(Material provided)
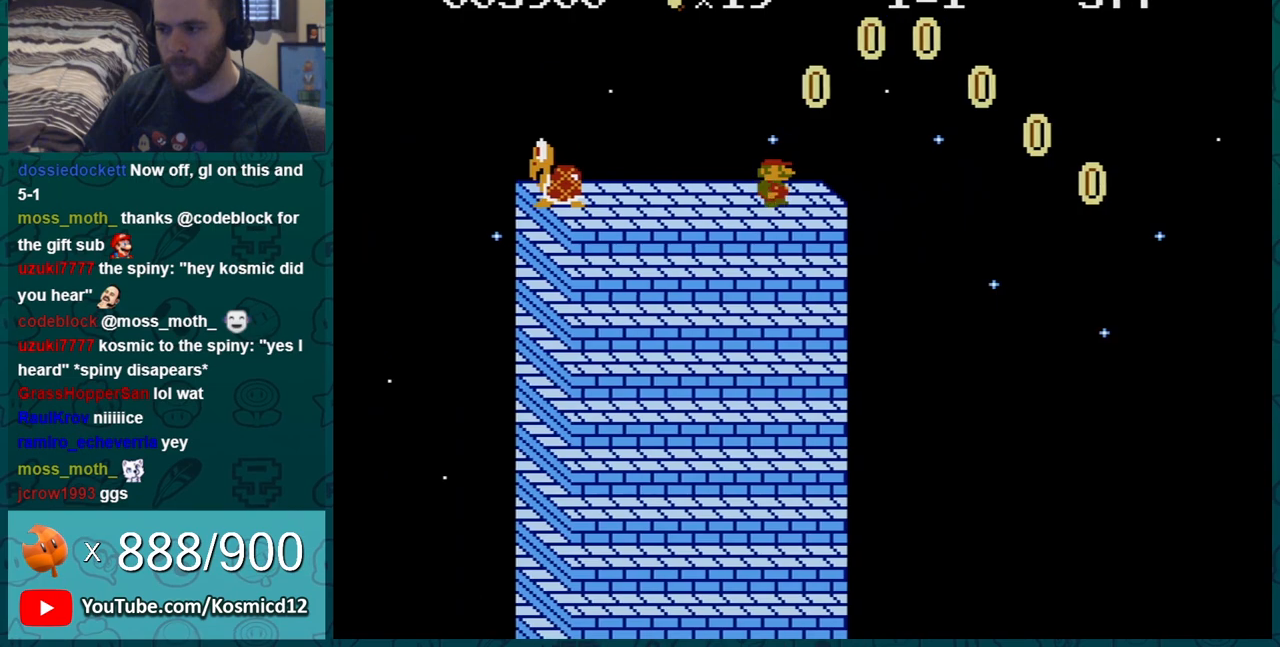
{"buttons": ["A", "B", "DPAD_RIGHT"], "events": [[34, "A", "down"]]}
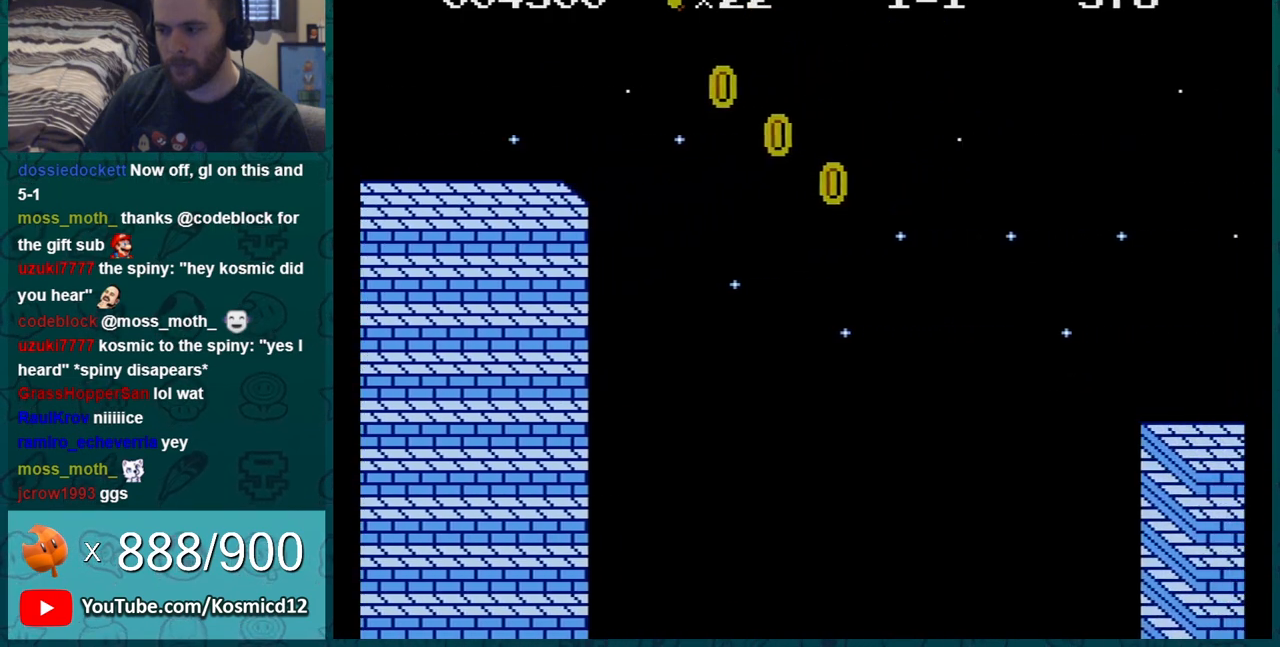
{"buttons": ["B", "DPAD_RIGHT"], "events": [[283, "A", "up"]]}
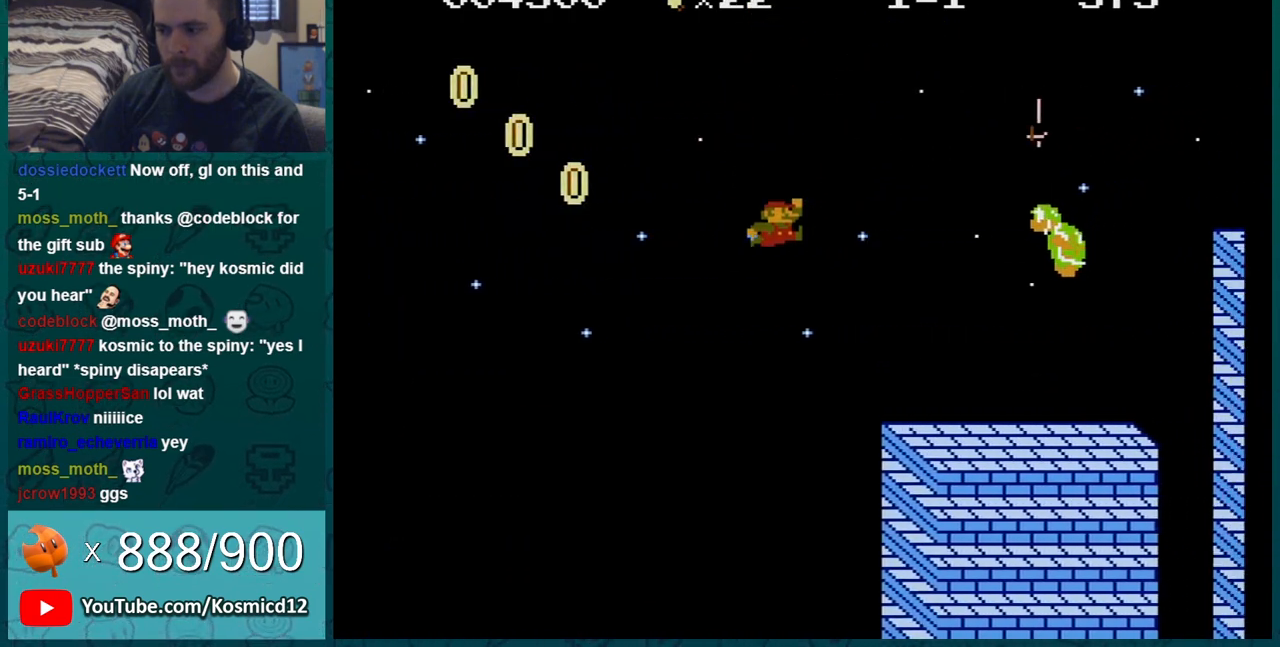
{"buttons": ["A", "B", "DPAD_RIGHT"], "events": [[84, "DPAD_RIGHT", "up"], [251, "DPAD_LEFT", "down"], [334, "A", "down"], [334, "DPAD_LEFT", "up"], [384, "DPAD_RIGHT", "down"]]}
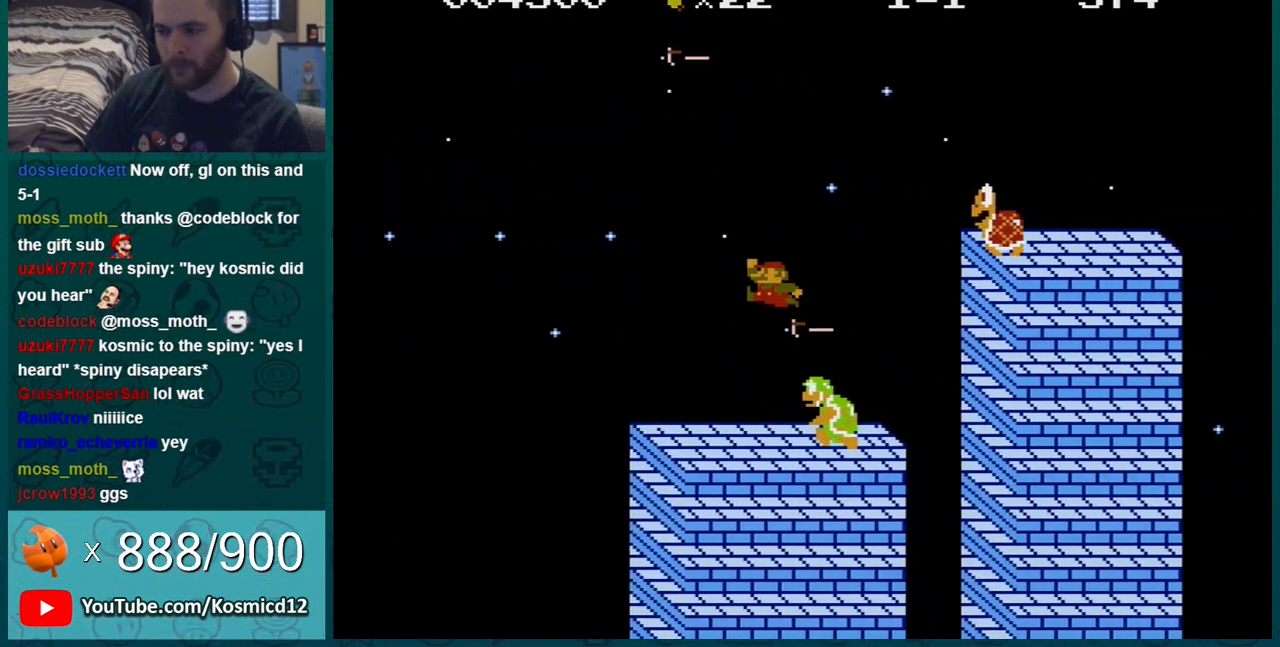
{"buttons": ["B"], "events": [[300, "A", "up"], [400, "DPAD_RIGHT", "up"]]}
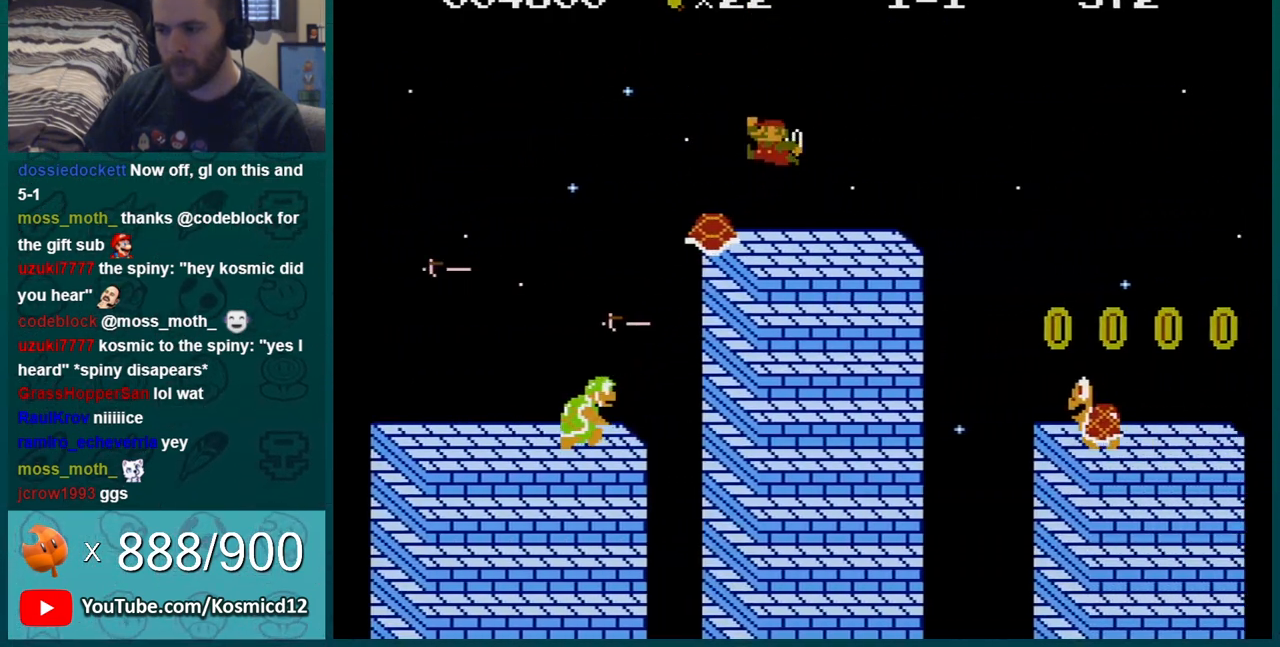
{"buttons": ["B"], "events": [[117, "DPAD_RIGHT", "down"], [251, "A", "down"], [267, "A", "up"], [334, "DPAD_RIGHT", "up"]]}
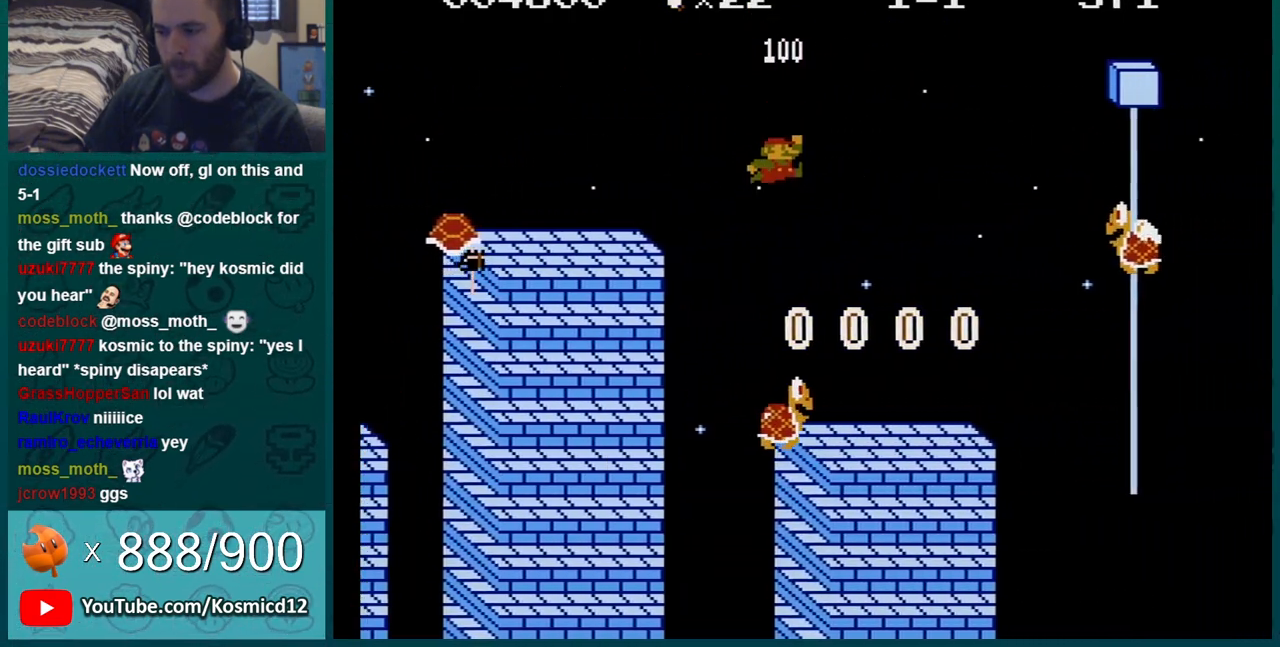
{"buttons": ["A", "B", "DPAD_RIGHT"], "events": [[83, "DPAD_LEFT", "down"], [250, "DPAD_LEFT", "up"], [400, "DPAD_RIGHT", "down"], [434, "A", "down"]]}
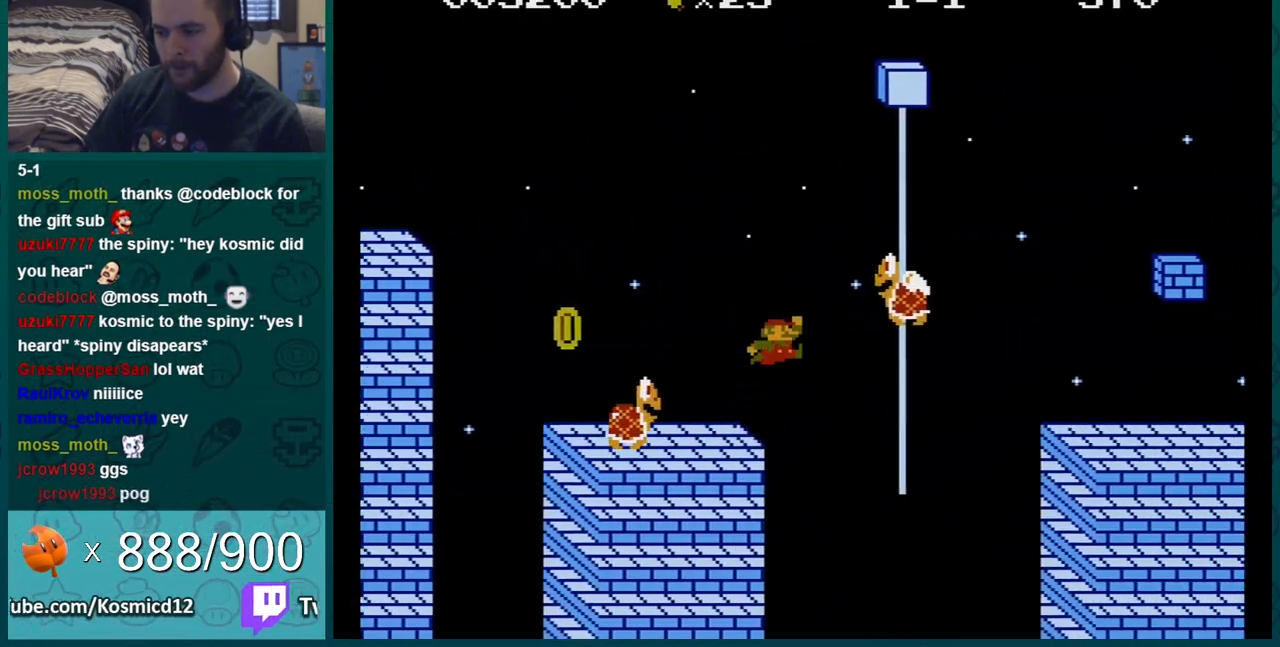
{"buttons": ["B", "DPAD_UP"], "events": [[251, "A", "up"], [251, "DPAD_RIGHT", "up"], [301, "DPAD_UP", "down"]]}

(Try it)
Skip the pictures and print each record exactly as it stands.

(Result)
{"buttons": ["A", "B", "DPAD_RIGHT"], "events": [[34, "A", "down"]]}
{"buttons": ["B", "DPAD_RIGHT"], "events": [[283, "A", "up"]]}
{"buttons": ["A", "B", "DPAD_RIGHT"], "events": [[84, "DPAD_RIGHT", "up"], [251, "DPAD_LEFT", "down"], [334, "A", "down"], [334, "DPAD_LEFT", "up"], [384, "DPAD_RIGHT", "down"]]}
{"buttons": ["B"], "events": [[300, "A", "up"], [400, "DPAD_RIGHT", "up"]]}
{"buttons": ["B"], "events": [[117, "DPAD_RIGHT", "down"], [251, "A", "down"], [267, "A", "up"], [334, "DPAD_RIGHT", "up"]]}
{"buttons": ["A", "B", "DPAD_RIGHT"], "events": [[83, "DPAD_LEFT", "down"], [250, "DPAD_LEFT", "up"], [400, "DPAD_RIGHT", "down"], [434, "A", "down"]]}
{"buttons": ["B", "DPAD_UP"], "events": [[251, "A", "up"], [251, "DPAD_RIGHT", "up"], [301, "DPAD_UP", "down"]]}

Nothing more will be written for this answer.